-- Source records --
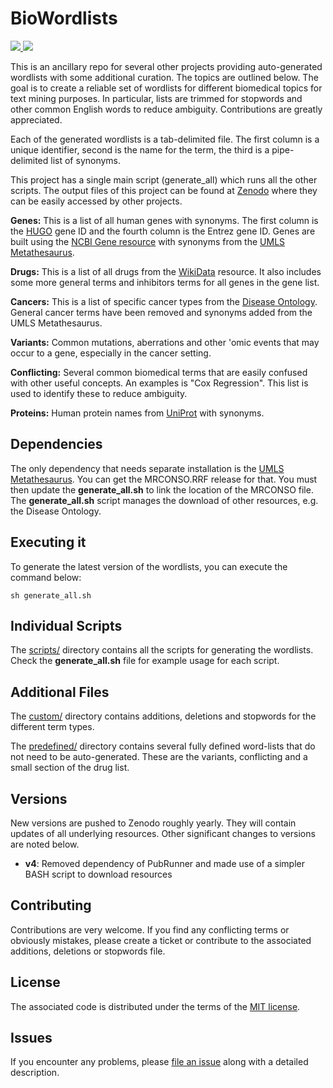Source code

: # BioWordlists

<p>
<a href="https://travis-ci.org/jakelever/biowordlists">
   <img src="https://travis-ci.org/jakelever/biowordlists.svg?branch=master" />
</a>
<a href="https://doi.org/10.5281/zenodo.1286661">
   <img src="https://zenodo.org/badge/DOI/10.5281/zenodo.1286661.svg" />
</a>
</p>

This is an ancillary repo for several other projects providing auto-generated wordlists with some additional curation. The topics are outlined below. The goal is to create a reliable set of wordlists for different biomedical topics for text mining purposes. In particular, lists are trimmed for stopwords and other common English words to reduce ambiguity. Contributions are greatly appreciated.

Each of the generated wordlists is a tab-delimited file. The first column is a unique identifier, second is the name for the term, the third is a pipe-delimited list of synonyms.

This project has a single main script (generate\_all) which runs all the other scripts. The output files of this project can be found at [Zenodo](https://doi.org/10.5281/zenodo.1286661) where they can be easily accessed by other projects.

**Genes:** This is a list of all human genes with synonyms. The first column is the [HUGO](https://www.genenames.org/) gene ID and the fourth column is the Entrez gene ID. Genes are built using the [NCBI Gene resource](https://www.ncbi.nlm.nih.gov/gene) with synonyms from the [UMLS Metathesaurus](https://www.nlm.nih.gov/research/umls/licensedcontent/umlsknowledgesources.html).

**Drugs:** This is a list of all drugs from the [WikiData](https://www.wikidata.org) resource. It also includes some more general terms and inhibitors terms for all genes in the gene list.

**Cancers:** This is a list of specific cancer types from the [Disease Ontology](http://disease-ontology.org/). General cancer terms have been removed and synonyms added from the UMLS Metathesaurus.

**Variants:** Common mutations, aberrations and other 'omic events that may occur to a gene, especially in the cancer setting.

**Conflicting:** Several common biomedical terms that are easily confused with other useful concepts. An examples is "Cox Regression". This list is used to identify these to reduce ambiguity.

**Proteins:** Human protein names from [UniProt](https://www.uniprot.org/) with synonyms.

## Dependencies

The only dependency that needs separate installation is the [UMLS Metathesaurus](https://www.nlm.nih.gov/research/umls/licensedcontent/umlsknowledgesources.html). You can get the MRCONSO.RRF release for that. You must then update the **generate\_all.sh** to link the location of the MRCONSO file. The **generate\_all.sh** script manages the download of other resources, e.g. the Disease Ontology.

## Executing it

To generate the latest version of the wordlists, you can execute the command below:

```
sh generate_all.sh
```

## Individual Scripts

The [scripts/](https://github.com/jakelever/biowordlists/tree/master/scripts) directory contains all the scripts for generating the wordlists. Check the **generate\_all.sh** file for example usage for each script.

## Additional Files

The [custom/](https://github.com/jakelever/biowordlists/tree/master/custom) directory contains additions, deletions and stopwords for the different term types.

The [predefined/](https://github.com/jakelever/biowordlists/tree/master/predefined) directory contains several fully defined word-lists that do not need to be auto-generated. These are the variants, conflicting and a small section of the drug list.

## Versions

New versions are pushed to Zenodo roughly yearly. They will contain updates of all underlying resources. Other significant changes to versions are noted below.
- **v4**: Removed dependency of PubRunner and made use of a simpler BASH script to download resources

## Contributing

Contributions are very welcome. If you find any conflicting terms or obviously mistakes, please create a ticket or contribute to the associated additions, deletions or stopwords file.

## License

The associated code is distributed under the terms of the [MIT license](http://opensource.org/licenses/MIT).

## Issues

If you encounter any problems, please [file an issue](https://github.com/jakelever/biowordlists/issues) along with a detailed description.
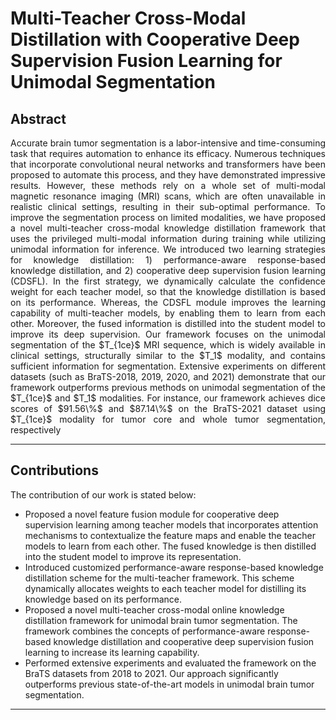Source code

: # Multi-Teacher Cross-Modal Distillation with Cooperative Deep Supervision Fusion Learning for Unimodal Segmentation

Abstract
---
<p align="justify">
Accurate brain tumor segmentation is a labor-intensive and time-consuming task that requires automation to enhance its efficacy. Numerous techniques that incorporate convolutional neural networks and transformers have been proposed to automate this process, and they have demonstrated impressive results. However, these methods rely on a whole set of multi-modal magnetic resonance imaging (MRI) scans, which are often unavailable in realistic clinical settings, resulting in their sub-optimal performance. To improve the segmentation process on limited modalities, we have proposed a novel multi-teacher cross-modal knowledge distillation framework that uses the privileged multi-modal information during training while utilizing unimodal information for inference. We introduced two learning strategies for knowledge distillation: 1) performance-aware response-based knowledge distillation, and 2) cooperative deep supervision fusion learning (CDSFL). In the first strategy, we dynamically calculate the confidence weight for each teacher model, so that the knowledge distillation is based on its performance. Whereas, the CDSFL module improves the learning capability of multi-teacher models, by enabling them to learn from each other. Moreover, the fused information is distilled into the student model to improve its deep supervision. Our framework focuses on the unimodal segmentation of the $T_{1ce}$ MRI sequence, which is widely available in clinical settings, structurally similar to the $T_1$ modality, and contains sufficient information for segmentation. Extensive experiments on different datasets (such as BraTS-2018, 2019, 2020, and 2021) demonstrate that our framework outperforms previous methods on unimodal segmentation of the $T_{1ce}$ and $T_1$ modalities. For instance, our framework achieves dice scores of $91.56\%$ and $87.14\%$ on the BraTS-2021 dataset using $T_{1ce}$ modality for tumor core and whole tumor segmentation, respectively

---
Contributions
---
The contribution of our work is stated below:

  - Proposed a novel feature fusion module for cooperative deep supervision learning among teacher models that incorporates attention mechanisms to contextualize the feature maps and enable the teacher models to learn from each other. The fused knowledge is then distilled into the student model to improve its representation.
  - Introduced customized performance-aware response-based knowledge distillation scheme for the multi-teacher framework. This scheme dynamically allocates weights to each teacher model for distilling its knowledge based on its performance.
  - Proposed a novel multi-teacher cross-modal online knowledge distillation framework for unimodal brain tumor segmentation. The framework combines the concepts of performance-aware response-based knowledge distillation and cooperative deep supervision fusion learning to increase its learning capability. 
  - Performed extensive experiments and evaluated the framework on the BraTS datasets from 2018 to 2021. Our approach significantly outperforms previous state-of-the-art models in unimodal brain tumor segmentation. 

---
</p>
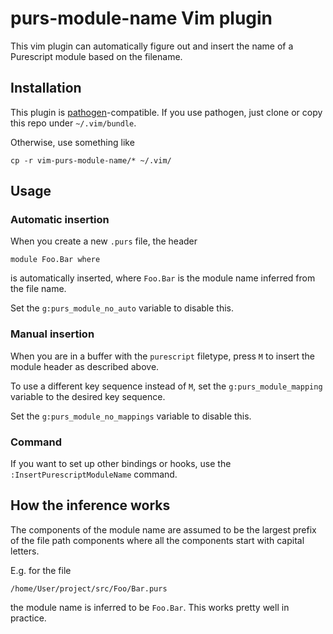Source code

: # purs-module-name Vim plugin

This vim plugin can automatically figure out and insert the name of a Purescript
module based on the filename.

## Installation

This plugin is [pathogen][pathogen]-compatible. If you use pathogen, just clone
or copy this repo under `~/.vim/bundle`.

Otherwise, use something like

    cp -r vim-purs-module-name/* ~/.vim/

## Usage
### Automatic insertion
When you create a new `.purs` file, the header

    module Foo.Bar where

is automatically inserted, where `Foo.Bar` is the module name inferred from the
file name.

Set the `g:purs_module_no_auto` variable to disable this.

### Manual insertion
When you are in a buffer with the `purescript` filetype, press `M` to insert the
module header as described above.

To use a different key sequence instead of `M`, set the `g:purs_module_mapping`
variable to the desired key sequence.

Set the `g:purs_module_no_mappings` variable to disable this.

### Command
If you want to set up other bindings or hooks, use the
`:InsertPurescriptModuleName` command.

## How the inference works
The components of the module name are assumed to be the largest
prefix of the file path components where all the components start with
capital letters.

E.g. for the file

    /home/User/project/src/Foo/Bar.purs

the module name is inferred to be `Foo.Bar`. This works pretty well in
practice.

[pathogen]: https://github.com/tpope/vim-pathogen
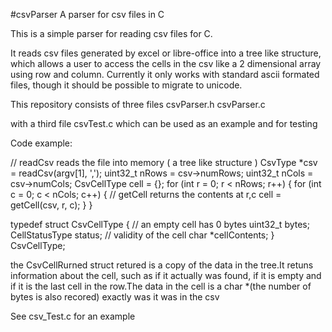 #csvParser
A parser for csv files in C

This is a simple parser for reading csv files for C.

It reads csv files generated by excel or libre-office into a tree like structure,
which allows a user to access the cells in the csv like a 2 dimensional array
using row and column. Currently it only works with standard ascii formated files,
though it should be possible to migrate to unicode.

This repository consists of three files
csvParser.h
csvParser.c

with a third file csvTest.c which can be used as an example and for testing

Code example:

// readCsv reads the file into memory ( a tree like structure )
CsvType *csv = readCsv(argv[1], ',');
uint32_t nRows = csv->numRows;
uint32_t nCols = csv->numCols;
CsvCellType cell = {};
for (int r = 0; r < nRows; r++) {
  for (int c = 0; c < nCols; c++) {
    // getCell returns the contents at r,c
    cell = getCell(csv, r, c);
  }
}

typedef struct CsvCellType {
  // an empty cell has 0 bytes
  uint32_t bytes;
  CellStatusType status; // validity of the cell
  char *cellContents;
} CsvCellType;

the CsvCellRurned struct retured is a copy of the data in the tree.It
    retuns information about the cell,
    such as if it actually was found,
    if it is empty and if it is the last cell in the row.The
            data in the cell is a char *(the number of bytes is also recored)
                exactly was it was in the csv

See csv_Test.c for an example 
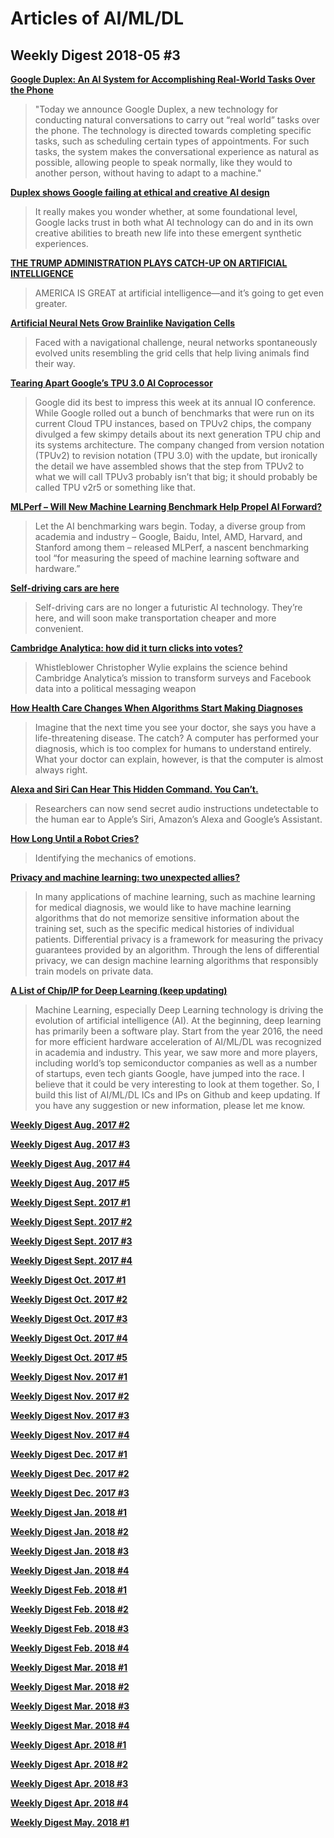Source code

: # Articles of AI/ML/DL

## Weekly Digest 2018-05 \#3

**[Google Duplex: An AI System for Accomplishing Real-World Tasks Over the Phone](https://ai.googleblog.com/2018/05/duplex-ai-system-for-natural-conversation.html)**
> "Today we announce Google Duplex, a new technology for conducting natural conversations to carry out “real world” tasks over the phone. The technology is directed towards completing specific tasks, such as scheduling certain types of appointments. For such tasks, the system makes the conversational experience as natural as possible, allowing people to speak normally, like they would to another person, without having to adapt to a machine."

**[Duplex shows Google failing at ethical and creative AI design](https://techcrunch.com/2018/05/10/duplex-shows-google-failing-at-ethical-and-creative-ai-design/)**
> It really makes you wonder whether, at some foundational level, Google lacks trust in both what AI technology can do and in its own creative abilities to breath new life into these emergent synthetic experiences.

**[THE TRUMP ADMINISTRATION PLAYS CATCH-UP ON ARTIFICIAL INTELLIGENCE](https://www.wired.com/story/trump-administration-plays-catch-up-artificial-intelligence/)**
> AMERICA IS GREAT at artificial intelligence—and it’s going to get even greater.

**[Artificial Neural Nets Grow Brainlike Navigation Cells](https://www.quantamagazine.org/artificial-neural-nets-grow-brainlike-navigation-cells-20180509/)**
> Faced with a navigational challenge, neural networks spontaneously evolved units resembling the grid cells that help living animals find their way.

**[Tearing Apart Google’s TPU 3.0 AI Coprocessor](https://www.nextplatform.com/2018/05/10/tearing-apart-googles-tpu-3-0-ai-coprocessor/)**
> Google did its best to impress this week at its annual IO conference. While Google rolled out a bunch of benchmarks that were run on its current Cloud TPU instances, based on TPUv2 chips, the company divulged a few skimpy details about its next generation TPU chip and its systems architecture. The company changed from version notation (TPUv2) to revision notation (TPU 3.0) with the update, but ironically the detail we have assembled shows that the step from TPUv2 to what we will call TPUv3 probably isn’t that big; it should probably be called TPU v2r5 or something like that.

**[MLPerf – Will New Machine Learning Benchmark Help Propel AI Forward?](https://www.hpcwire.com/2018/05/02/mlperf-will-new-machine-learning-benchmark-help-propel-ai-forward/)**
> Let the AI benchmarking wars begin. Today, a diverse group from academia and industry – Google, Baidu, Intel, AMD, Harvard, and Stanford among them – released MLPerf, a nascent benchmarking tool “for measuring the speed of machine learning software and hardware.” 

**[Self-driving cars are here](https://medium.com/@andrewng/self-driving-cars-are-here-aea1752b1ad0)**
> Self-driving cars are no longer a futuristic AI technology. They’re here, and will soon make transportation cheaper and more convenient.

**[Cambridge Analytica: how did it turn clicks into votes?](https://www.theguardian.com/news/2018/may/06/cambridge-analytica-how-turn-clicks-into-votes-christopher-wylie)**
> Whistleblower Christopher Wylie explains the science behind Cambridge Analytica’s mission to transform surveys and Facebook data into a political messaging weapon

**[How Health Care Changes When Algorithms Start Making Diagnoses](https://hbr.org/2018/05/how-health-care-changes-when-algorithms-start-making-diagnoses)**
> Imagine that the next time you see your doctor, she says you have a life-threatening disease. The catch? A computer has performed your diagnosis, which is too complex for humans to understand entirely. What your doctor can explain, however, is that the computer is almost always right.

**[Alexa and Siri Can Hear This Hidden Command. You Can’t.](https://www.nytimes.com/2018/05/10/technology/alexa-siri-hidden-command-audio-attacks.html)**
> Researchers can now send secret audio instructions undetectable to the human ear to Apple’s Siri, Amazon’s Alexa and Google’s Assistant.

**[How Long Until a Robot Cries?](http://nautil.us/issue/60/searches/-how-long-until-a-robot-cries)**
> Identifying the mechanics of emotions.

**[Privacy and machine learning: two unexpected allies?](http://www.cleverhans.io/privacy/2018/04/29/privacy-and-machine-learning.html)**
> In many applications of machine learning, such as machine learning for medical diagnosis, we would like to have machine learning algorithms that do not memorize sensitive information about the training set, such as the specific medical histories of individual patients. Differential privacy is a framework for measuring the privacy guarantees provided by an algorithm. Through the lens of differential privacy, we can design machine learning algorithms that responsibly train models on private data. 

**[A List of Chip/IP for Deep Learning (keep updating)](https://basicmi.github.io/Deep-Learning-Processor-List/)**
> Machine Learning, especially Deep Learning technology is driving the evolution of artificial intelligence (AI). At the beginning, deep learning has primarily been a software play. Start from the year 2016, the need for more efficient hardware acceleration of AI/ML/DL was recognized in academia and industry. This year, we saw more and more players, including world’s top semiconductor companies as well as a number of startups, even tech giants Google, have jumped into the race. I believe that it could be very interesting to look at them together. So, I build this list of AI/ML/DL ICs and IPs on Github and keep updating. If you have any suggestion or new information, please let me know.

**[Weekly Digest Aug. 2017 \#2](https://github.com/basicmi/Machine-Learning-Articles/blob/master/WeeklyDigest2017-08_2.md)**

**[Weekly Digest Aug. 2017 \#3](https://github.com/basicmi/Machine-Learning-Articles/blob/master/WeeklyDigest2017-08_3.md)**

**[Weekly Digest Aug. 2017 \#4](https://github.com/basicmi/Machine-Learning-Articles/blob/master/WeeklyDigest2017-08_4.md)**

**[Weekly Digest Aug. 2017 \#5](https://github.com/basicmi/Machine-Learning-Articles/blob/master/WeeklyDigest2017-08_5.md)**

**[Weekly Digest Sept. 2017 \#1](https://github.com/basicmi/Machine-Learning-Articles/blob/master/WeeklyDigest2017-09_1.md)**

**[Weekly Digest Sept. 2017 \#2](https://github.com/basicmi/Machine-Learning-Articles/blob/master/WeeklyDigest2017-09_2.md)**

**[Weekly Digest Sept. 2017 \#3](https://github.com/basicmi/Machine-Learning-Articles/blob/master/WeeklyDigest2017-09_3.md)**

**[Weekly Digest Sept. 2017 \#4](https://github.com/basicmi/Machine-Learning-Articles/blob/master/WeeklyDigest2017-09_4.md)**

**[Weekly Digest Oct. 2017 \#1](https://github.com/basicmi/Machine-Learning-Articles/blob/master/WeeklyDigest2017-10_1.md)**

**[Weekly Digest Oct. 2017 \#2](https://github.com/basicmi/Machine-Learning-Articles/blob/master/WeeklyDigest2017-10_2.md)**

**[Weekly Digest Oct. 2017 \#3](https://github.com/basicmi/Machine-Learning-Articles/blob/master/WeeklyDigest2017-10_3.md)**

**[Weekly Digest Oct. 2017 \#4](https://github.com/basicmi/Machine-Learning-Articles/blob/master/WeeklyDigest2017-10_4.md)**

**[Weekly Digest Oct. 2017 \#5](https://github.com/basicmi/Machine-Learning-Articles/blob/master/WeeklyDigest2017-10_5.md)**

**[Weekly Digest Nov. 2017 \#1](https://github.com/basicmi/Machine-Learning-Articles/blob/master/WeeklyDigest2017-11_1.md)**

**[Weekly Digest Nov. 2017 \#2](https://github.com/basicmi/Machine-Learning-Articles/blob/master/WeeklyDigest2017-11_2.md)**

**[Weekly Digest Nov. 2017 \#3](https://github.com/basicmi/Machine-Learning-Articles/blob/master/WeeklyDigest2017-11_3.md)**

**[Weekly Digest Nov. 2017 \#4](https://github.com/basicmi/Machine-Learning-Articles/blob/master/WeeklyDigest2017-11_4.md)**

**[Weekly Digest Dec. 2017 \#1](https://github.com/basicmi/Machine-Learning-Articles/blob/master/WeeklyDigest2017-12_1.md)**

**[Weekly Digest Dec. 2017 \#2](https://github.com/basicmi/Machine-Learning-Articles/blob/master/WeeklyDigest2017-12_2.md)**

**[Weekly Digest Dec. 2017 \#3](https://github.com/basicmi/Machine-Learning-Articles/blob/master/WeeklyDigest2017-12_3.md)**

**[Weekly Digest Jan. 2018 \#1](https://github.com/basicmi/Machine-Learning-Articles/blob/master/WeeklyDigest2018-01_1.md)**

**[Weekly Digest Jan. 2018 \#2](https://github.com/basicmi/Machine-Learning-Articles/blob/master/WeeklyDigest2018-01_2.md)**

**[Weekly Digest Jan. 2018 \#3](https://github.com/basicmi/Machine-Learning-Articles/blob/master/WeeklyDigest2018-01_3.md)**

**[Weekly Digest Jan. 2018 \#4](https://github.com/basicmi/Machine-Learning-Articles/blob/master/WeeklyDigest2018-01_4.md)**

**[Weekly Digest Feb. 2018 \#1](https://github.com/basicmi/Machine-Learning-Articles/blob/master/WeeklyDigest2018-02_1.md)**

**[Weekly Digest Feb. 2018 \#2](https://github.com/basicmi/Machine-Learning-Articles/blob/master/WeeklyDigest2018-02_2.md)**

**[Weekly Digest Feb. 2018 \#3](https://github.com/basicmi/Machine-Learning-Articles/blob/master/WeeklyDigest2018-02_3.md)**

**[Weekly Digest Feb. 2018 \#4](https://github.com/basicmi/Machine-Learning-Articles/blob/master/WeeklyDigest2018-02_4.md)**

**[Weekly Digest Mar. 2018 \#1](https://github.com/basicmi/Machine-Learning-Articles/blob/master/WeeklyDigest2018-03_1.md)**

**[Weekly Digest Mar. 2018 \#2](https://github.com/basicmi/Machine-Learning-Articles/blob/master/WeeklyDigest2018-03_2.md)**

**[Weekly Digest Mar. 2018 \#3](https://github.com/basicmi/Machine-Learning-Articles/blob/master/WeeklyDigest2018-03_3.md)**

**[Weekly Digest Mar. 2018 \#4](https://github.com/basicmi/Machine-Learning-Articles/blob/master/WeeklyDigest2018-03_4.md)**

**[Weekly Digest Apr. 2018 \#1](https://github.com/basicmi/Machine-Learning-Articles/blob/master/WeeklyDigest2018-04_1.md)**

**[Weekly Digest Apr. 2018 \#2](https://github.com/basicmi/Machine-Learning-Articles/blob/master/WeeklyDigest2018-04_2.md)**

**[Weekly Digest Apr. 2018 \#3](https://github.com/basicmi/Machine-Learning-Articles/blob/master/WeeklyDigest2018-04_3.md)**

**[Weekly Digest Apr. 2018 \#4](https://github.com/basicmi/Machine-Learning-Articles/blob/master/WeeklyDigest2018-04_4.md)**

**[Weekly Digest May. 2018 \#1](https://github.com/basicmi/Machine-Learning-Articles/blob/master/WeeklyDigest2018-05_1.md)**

-- Action item --
Your answer should consist of the lines above between those holding "- Proposed a novel multi-teacher" and "### Manual insertion", inclusive, reproduced word for word and without pictures.

-- Finished task --
  - Proposed a novel multi-teacher cross-modal online knowledge distillation framework for unimodal brain tumor segmentation. The framework combines the concepts of performance-aware response-based knowledge distillation and cooperative deep supervision fusion learning to increase its learning capability. 
  - Performed extensive experiments and evaluated the framework on the BraTS datasets from 2018 to 2021. Our approach significantly outperforms previous state-of-the-art models in unimodal brain tumor segmentation. 

---
</p>
Source code

: # purs-module-name Vim plugin

This vim plugin can automatically figure out and insert the name of a Purescript
module based on the filename.

## Installation

This plugin is [pathogen][pathogen]-compatible. If you use pathogen, just clone
or copy this repo under `~/.vim/bundle`.

Otherwise, use something like

    cp -r vim-purs-module-name/* ~/.vim/

## Usage
### Automatic insertion
When you create a new `.purs` file, the header

    module Foo.Bar where

is automatically inserted, where `Foo.Bar` is the module name inferred from the
file name.

Set the `g:purs_module_no_auto` variable to disable this.

### Manual insertion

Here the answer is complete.